With the caveat that early architectural renderings rarely if ever give us a great sense of what the final product will actually look like and feel like — and with the caveat that the vagueness of early renderings often gives the place an overly-idealized version of the final product — the Atlanta Journal Constitution gives us early architectural renderings of the new Braves park:
The #Braves unveil renderings of their future Cobb home. Check out a gallery here #CREatl http://t.co/O9asKxCZRG pic.twitter.com/t0joevhkOg
— Scott Trubey (@FitzTrubey) May 14, 2014
Kudos for what appears to be greater shade/sun-protection measures in those big panels up top.

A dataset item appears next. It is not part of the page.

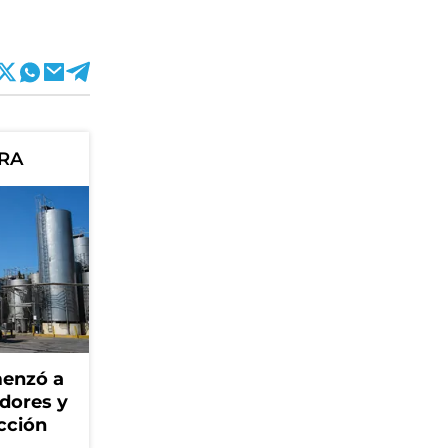
ORA
menzó a
adores y
cción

Demerits for what appears to be four or five distinct decks. The Braves are saying the park will hold only 41,500 people which is not crazy, but it does seem a tad overbuilt. If the idea is to have fewer rows in each section, OK, but in the post-pillar age, every row up means going back a little bit, so I wonder how groundbreaking this really is. I guess we won’t know until we can sit in the actual seats up high.

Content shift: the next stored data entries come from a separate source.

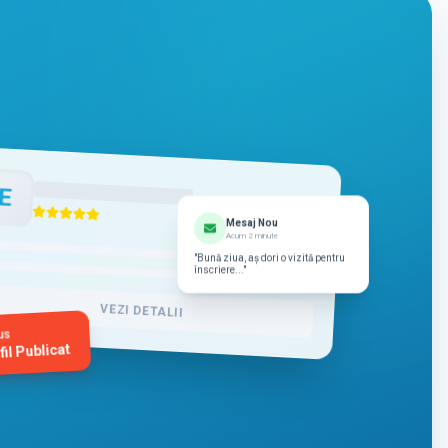
E
Mesaj Nou
Acum 2 minute
"Bună ziua, aș dori o vizită pentru
înscriere..."
VEZI DETALII
us
fil Publicat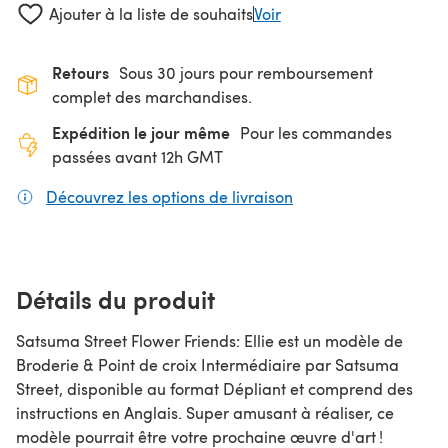
Ajouter à la liste de souhaits
Voir
Retours
Sous 30 jours pour remboursement
complet des marchandises.
Expédition le jour même
Pour les commandes
passées avant 12h GMT
Découvrez les options de livraison
(s'ouvre dans un nouv
Détails du produit
Satsuma Street Flower Friends: Ellie est un modèle de
Broderie & Point de croix Intermédiaire par Satsuma
Street, disponible au format Dépliant et comprend des
instructions en Anglais. Super amusant à réaliser, ce
modèle pourrait être votre prochaine œuvre d'art !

My bigger observation is that t just looks kinda generic. Is there new room for something — anything — that looks architecturally inspired as opposed to merely functional? The Braves are owned by a big corporation and these renderings look like the profit of a bunch of meetings in which everyone fought hard not to offend anyone else. Nothing is going to please everyone, but something bold would be neat. Not that Braves have ever gone for anything particularly bold.
Obviously things could change, but this is sorta underwhelming, even if it’ll almost certainly be a fine place to watch a ballgame.